Perhaps the one photographer most closely associated with the park was Jack E. Haynes (1884–1962), son of Yellowstone pioneer photographer F. Jay Haynes. Jack continued the family tradition in the Park by not only becoming an expert photographer and concessionaire, but one of the most knowledgeable Yellowstone local historians as well. His images of Yellowstone shot with new films and cameras kept the Haynes Studios in the postcard and picture business through the first half of the twentieth century.

Local Cody photographer F.J. Hiscock (1873–1951) is represented in our collections with some early views of the town and its people after his arrival in 1904. His recording of the early growth of the town is essential for local area research.
Taking up where Hiscock began are Cody photographers Jack Richard (1903–1992) and Stanley Kershaw (1891–1963). The Jack Richard Collection of the McCracken Research Library is the near-complete studio collection of his images, records, and even much of his equipment.

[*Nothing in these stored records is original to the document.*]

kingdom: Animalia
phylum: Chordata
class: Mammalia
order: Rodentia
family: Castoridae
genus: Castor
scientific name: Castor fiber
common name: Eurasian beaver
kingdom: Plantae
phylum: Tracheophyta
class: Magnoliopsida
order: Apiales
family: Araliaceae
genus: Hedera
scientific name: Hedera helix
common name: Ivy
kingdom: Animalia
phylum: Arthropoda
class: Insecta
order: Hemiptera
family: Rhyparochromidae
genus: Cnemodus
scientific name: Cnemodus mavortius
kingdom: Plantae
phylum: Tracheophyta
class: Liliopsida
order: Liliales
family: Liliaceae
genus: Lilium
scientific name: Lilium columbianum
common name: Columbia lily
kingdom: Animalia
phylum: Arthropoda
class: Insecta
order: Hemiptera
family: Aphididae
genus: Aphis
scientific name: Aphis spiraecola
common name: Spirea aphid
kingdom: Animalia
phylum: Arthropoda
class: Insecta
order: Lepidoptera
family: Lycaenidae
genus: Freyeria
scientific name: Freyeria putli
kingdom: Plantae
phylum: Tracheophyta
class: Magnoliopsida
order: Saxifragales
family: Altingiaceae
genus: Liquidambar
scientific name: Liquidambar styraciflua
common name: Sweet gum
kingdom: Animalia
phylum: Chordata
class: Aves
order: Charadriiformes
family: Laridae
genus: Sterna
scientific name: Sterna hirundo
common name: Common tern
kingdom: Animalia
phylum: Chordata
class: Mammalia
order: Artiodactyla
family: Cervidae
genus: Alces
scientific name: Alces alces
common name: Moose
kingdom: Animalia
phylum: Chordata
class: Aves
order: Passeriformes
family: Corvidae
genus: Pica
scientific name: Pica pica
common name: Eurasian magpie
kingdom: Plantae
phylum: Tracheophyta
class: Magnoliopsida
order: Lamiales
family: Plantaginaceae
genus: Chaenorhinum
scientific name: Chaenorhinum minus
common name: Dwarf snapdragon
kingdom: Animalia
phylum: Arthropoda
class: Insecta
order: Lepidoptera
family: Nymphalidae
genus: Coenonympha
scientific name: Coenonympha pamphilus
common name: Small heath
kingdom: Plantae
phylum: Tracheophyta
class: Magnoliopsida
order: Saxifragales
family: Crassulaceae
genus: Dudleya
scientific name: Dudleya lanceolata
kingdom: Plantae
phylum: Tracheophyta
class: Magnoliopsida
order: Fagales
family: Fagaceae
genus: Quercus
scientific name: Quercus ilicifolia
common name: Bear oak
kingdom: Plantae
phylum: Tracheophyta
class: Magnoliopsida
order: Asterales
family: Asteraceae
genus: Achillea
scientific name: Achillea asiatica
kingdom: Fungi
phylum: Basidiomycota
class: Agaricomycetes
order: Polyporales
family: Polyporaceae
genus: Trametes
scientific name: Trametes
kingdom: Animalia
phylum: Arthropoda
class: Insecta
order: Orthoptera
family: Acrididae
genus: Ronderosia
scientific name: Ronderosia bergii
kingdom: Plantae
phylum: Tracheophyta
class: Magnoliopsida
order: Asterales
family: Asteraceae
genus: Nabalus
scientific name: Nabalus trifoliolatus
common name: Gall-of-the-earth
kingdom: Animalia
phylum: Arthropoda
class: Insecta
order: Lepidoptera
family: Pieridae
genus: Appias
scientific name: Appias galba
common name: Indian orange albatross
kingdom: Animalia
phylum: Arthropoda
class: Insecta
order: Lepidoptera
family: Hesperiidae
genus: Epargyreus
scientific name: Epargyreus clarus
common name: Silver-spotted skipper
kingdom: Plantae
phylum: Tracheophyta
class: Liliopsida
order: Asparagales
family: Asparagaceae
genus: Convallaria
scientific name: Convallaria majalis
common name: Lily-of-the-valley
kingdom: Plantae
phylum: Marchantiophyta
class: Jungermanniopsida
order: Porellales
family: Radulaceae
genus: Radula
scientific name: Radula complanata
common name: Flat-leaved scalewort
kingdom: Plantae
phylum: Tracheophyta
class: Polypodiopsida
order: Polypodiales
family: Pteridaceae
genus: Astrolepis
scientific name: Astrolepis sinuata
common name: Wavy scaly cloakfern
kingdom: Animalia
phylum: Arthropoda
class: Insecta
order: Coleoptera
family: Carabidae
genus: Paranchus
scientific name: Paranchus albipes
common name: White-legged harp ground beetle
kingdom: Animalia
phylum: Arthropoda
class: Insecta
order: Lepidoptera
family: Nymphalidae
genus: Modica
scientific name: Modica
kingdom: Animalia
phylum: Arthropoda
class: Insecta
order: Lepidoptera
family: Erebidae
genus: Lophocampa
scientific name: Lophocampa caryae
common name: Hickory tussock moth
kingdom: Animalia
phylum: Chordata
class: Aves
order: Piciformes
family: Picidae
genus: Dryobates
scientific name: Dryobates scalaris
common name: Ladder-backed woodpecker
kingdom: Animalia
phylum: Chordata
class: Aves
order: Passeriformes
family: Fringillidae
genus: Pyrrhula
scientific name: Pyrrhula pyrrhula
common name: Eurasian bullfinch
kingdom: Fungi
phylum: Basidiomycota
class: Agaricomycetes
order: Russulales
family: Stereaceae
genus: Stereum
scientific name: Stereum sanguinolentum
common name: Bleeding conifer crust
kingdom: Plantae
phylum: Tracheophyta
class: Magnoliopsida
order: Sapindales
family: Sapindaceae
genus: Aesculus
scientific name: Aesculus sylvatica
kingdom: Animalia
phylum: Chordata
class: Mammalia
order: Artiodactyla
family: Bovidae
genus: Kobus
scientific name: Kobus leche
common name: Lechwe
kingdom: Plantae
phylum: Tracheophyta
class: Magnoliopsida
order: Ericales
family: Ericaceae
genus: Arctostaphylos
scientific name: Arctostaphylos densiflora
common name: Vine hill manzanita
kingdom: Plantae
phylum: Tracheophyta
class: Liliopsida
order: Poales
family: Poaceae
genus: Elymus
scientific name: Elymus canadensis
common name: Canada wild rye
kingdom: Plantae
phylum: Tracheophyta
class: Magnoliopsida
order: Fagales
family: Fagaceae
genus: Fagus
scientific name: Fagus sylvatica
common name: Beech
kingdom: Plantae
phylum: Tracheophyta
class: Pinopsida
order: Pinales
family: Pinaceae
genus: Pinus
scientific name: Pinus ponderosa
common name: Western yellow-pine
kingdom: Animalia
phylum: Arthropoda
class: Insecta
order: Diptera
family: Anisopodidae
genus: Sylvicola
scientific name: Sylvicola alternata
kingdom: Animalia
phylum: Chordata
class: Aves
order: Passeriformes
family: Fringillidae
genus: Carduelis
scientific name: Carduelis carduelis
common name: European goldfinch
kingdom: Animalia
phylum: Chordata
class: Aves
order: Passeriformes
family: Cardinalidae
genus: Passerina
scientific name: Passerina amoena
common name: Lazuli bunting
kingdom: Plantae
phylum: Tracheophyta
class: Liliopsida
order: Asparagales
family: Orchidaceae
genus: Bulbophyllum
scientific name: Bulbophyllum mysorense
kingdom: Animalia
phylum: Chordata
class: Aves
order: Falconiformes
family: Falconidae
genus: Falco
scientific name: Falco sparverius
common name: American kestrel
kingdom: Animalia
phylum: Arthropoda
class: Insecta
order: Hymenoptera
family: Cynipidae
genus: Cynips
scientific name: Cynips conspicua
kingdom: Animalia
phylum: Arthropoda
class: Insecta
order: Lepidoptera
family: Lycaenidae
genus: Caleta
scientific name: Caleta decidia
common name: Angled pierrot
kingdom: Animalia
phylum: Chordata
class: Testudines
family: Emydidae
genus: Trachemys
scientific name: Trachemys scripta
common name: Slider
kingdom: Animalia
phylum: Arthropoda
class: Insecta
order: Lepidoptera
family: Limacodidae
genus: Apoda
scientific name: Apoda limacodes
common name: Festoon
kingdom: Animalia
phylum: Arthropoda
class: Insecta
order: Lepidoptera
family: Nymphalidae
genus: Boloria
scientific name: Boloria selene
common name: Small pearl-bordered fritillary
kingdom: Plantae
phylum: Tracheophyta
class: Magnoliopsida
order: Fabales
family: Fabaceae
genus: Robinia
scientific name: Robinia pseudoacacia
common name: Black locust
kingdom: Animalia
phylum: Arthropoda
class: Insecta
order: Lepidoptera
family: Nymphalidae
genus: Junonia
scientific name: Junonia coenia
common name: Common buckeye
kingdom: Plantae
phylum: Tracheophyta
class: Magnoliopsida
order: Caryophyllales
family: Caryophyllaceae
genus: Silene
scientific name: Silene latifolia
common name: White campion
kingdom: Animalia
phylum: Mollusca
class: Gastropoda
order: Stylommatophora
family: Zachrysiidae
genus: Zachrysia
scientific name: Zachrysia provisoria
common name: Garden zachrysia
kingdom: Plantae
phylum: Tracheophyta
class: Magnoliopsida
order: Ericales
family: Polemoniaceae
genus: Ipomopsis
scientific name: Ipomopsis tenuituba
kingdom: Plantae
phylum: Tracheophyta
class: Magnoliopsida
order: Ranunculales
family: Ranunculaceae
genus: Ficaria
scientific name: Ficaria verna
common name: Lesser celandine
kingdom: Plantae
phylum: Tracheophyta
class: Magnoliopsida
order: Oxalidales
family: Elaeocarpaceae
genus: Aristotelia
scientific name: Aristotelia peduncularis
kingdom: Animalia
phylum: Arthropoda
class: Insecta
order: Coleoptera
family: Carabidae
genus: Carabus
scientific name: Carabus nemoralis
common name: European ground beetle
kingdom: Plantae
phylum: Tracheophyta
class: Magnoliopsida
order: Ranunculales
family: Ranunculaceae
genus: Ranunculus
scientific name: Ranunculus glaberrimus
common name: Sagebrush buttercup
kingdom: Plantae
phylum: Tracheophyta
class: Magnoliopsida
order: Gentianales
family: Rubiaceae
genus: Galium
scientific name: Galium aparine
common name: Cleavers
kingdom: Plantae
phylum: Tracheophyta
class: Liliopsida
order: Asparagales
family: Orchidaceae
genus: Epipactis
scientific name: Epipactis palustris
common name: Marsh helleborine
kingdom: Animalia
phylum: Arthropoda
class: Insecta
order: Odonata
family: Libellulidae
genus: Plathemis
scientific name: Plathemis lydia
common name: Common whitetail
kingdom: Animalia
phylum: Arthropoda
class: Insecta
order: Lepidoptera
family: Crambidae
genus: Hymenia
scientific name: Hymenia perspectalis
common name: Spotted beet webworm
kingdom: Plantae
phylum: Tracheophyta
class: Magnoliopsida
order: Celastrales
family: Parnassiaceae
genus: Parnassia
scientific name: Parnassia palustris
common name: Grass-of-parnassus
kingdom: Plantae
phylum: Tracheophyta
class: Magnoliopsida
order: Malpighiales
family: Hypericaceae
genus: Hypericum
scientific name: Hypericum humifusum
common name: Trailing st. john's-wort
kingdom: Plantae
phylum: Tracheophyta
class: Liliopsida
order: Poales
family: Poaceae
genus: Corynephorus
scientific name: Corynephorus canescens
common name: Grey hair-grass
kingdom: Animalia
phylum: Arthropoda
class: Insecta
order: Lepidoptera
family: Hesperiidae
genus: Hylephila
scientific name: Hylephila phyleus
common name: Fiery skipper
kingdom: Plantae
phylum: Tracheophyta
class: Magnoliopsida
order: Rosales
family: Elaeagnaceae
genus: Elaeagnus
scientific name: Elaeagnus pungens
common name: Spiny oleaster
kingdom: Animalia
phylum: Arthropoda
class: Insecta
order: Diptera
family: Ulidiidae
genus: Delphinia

During the twentieth century, Richard not only took family portraits, but also was active in Yellowstone National Park, involved with the Cody newspaper business, and was on hand to photograph the excavation of Mummy Cave for the Buffalo Bill [Center of the West] project of the 1960s. Stan Kershaw was active at the same time as Jack Richard, and his views of dude ranching at Larry Larom’s Valley Ranch are notable within our holdings.
Charles J. Belden (1887–1966) of the Pitchfork Ranch in Meeteetse, Wyoming, is one of the great cowboy photographers of the twentieth century. His work is reminiscent of earlier photographers such as L.A. Huffman in that his passions were for illustrating the ranching life, and he also worked for wildlife conservation. His artistic abilities were considerable, as is evident in the composition and lighting of his images. The McCracken Research Library holds his personal papers, negatives, and prints in one of our major photographic collections.
Documentary Research Collections
Other photographs within the holdings of the McCracken Research Library were created for different purposes. For example, the studio collections of artist Frank Tenney Johnson (1874–1939) contain much photographic documentation of his paintings, and images of the artist at work. Other artists, such as Winold Reiss, also had publicity shots of their studios.
Photographs in our library that relate to the Winchester Repeating Arms Co. include not only controlled studio images of their firearms, but also a few publicity shots with celebrities and some that show state-of-the-art industrial manufacturing ca. 1912. Saddle making and leather craftsmanship of the same time period can be shown within our collections by photographs in the Victor Alexander Collection. The art and craft of gun engraving is documented by the photomicrographic studies of Dr. Frederic Harris, which slides detail stylistic techniques of particular engravers.
Dr. William G. Pierce was a geologist who spent much time researching the Heart Mountain Fault of the Big Horn Basin and Beartooth/Absaroka Mountains of Park County, Wyoming. His papers include hundreds of 35 mm slides showing the geologic strata and formations of this area.